By the time Alter checked her Google page, she saw 10 one-star reviews for Nightbird, a seasonal California-style venue with an average Google rating of 4.8 out of 5, and equally high ratings on OpenTable and Yelp. Alter started looking and discovered that the low rating system was only on Google. She also searched for restaurants similar to hers around the city and found at least a dozen.
“I realized this was obviously a big scam,” said Alter, who has dealt with fake reviews in the past. In her experience, the only way to fight them is to go on the offensive, because the sites themselves will always be on the reviewer’s side, she said. So Alter took to Twitter and linked to other restaurants that had been scammed, Acquerello, 3rd Cousin, Sons & Daughters, Marlena, Nari, Birdsong. It took off from there with retweets and more restaurants added to the feed. She started hearing about restaurants in Chicago and Houston. Not just restaurants. It also hit bar owners and car dealerships.
An owl statue sits outside the window of the Nightbird restaurant in San Francisco, Calif., on Friday, March 30, 2018.
Michael Short / Special for The ChronicleAlter apparently heard from everyone in the business, including people she didn’t know at restaurants she’s never been to, about the rain of reviews. Strangely, she’s never heard of Google, which was tagged in her tweets and Instagram posts. Google did not respond to The Chronicle’s requests for comment.
Twelve hours after Alter partner Ron Boyd emailed Google, he received a form letter saying the incident was under investigation. That was the last he had heard of the company. Just before midnight on Tuesday, the bad reviews had been deleted. When Nightbird reopened on Wednesday, business was average.
On Thursday morning, Alter cautiously checked review sites to see if scammers had followed through on the threat to do so on a daily basis. There was nothing.
“The scary thing about this is that July is a slow month for restaurants in the city,” she said. “I hope they leave us alone.”

Graham Cunningham seats diners at Octavia in San Francisco, Calif. on Thursday, Dec. 30, 2021.
Scott Strazzante / The ChronicleThe same goes for Melissa Perello, owner of Octavia in Pacific Heights, who received half a dozen one-star reviews on Wednesday.
“We’ve had complaints on Google, but as a restaurant owner, we have the short end of the stick,” Perello said. “There’s not much we can do except file a complaint that doesn’t deserve a response.”
She said business hasn’t suffered yet at her 54-seat restaurant, but give it time.
“Negative reviews will knock our overall rating down,” she said. “It affects people’s perception of the restaurant.”

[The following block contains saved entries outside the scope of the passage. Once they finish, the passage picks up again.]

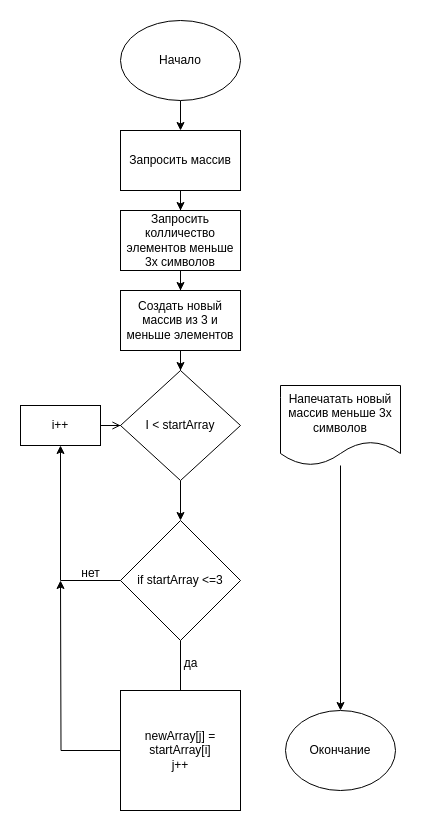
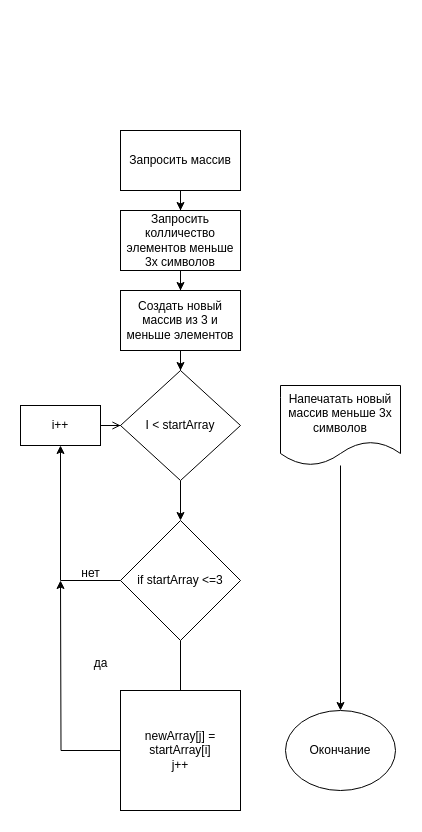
  <mxCell id="0" />
  <mxCell id="1" parent="0" />
- <mxCell id="2" value="" style="edgeStyle=orthogonalEdgeStyle;rounded=0;orthogonalLoop=1;jettySize=auto;html=1;" edge="1" parent="1" source="3" target="5"><mxGeometry relative="1" as="geometry" /></mxCell>
- <mxCell id="3" value="Начало" style="ellipse;whiteSpace=wrap;html=1;" parent="1" vertex="1"><mxGeometry x="120" y="20" width="120" height="80" as="geometry" /></mxCell>
  <mxCell id="4" value="" style="edgeStyle=orthogonalEdgeStyle;rounded=0;orthogonalLoop=1;jettySize=auto;html=1;" edge="1" parent="1" source="5" target="7"><mxGeometry relative="1" as="geometry" /></mxCell>
  <mxCell id="5" value="Запросить массив" style="rounded=0;whiteSpace=wrap;html=1;" vertex="1" parent="1"><mxGeometry x="120" y="130" width="120" height="60" as="geometry" /></mxCell>
  <mxCell id="6" value="" style="edgeStyle=orthogonalEdgeStyle;rounded=0;orthogonalLoop=1;jettySize=auto;html=1;" edge="1" parent="1" source="7" target="9"><mxGeometry relative="1" as="geometry" /></mxCell>
  <mxCell id="7" value="Запросить колличество элементов меньше 3х символов" style="rounded=0;whiteSpace=wrap;html=1;" vertex="1" parent="1"><mxGeometry x="120" y="210" width="120" height="60" as="geometry" /></mxCell>
  <mxCell id="8" value="" style="edgeStyle=orthogonalEdgeStyle;rounded=0;orthogonalLoop=1;jettySize=auto;html=1;" edge="1" parent="1" source="9" target="11"><mxGeometry relative="1" as="geometry" /></mxCell>
  <mxCell id="9" value="Создать новый массив из 3 и меньше элементов" style="rounded=0;whiteSpace=wrap;html=1;" vertex="1" parent="1"><mxGeometry x="120" y="290" width="120" height="60" as="geometry" /></mxCell>
  <mxCell id="10" value="" style="edgeStyle=orthogonalEdgeStyle;rounded=0;orthogonalLoop=1;jettySize=auto;html=1;" edge="1" parent="1" source="11" target="14"><mxGeometry relative="1" as="geometry" /></mxCell>
  <mxCell id="11" value="I &amp;lt; startArray" style="rhombus;whiteSpace=wrap;html=1;" vertex="1" parent="1"><mxGeometry x="120" y="370" width="120" height="110" as="geometry" /></mxCell>
  <mxCell id="12" value="" style="edgeStyle=orthogonalEdgeStyle;rounded=0;orthogonalLoop=1;jettySize=auto;html=1;endArrow=none;" edge="1" parent="1" source="14" target="16"><mxGeometry relative="1" as="geometry" /></mxCell>
  <mxCell id="13" style="edgeStyle=orthogonalEdgeStyle;rounded=0;orthogonalLoop=1;jettySize=auto;html=1;entryX=0.5;entryY=1;entryDx=0;entryDy=0;" edge="1" parent="1" source="14" target="19"><mxGeometry relative="1" as="geometry" /></mxCell>
  <mxCell id="14" value="if startArray &amp;lt;=3" style="rhombus;whiteSpace=wrap;html=1;" vertex="1" parent="1"><mxGeometry x="120" y="520" width="120" height="120" as="geometry" /></mxCell>
  <mxCell id="15" style="edgeStyle=orthogonalEdgeStyle;rounded=0;orthogonalLoop=1;jettySize=auto;html=1;" edge="1" parent="1" source="16"><mxGeometry relative="1" as="geometry"><mxPoint x="60" y="580" as="targetPoint" /></mxGeometry></mxCell>
  <mxCell id="16" value="newArray[j] = startArray[i]&lt;br&gt;j++" style="whiteSpace=wrap;html=1;aspect=fixed;" vertex="1" parent="1"><mxGeometry x="120" y="690" width="120" height="120" as="geometry" /></mxCell>
- <mxCell id="17" value="да" style="text;html=1;align=center;verticalAlign=middle;resizable=0;points=[];autosize=1;strokeColor=none;fillColor=none;" vertex="1" parent="1"><mxGeometry x="170" y="648" width="40" height="30" as="geometry" /></mxCell>
+ <mxCell id="17" value="да" style="text;html=1;align=center;verticalAlign=middle;resizable=0;points=[];autosize=1;strokeColor=none;fillColor=none;" vertex="1" parent="1"><mxGeometry x="80" y="648" width="40" height="30" as="geometry" /></mxCell>
  <mxCell id="18" value="" style="edgeStyle=orthogonalEdgeStyle;rounded=0;orthogonalLoop=1;jettySize=auto;html=1;endArrow=open;" edge="1" parent="1" source="19" target="11"><mxGeometry relative="1" as="geometry" /></mxCell>
  <mxCell id="19" value="i++" style="rounded=0;whiteSpace=wrap;html=1;" vertex="1" parent="1"><mxGeometry x="20" y="405" width="80" height="40" as="geometry" /></mxCell>
  <mxCell id="20" value="нет" style="text;html=1;align=center;verticalAlign=middle;resizable=0;points=[];autosize=1;strokeColor=none;fillColor=none;" vertex="1" parent="1"><mxGeometry x="70" y="558" width="40" height="30" as="geometry" /></mxCell>
  <mxCell id="21" value="" style="edgeStyle=orthogonalEdgeStyle;rounded=0;orthogonalLoop=1;jettySize=auto;html=1;" edge="1" parent="1" source="22" target="23"><mxGeometry relative="1" as="geometry" /></mxCell>
  <mxCell id="22" value="Напечатать новый массив меньше 3х символов" style="shape=document;whiteSpace=wrap;html=1;boundedLbl=1;" vertex="1" parent="1"><mxGeometry x="280" y="385" width="120" height="80" as="geometry" /></mxCell>
  <mxCell id="23" value="Окончание" style="ellipse;whiteSpace=wrap;html=1;" vertex="1" parent="1"><mxGeometry x="285" y="710" width="110" height="80" as="geometry" /></mxCell>
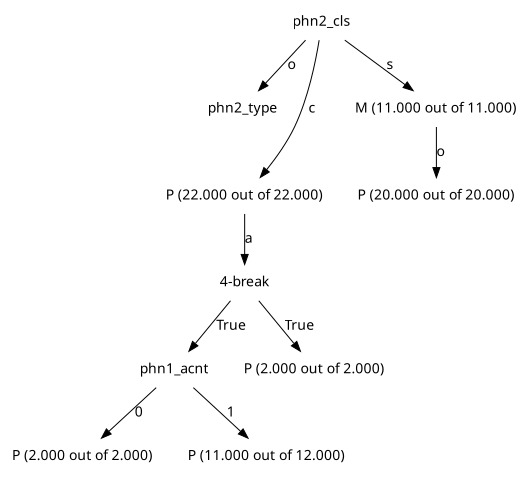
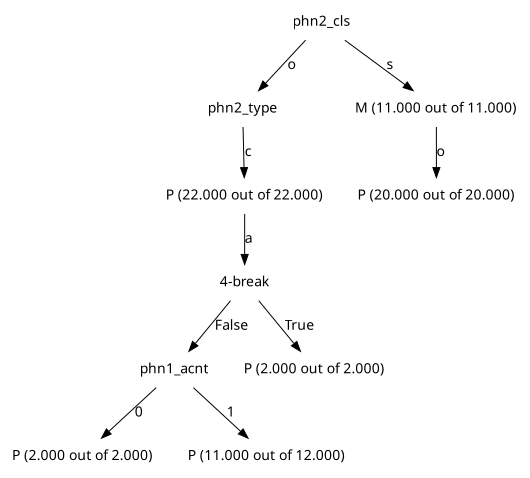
  digraph {
    fontname="Noto Sans"
    node [fontname="Noto Sans" shape=plaintext]
    edge [fontname="Noto Sans"]
    n1 [label=phn2_cls]
    n2 [label=phn2_type]
    n3 [label="M (11.000 out of 11.000)"]
    n4 [label="P (22.000 out of 22.000)"]
    n5 [label="P (20.000 out of 20.000)"]
    n6 [label="4-break"]
    n7 [label=phn1_acnt]
    n8 [label="P (2.000 out of 2.000)"]
    n9 [label="P (2.000 out of 2.000)"]
    n10 [label="P (11.000 out of 12.000)"]
    n1 -> n2 [label=o]
    n1 -> n3 [label=s]
-   n1 -> n4 [label=c]
+   n2 -> n4 [label=c]
    n3 -> n5 [label=o]
    n4 -> n6 [label=a]
-   n6 -> n7 [label=True]
+   n6 -> n7 [label=False]
    n6 -> n8 [label=True]
    n7 -> n9 [label=0]
    n7 -> n10 [label=1]
  }
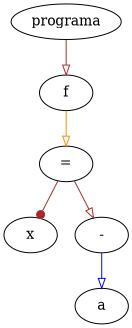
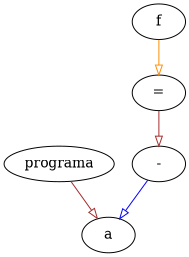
  digraph {
    edge [arrowhead=onormal color=brown]
    n1 [label=programa]
    n2 [label=f]
    n3 [label="="]
-   n4 [label=x]
    n5 [label="-"]
    n6 [label=a]
-   n1 -> n2
+   n1 -> n6
    n2 -> n3 [color=darkorange]
-   n3 -> n4 [arrowhead=dot]
    n3 -> n5
    n5 -> n6 [color=blue]
  }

Lutes also filed a complaint with Google through the Business Pages SEO Program. Within two days, he heard from a human, which he took as a victory. He was asked to take screenshots of the negative reviews and email them to the rep. By Wednesday, all of the negative reviews had disappeared, with no comment or explanation. In the four days that bad reviews were active, her cumulative score dropped slightly but returned to normal. It all happened too quickly to discern whether the criticism caused his business to fall, but he noted that the week had been slow.
“I’m just waiting to see if they keep trying to target us,” he said Thursday. “Will these negative reviews stop or will it be something I have to keep trying to fight?”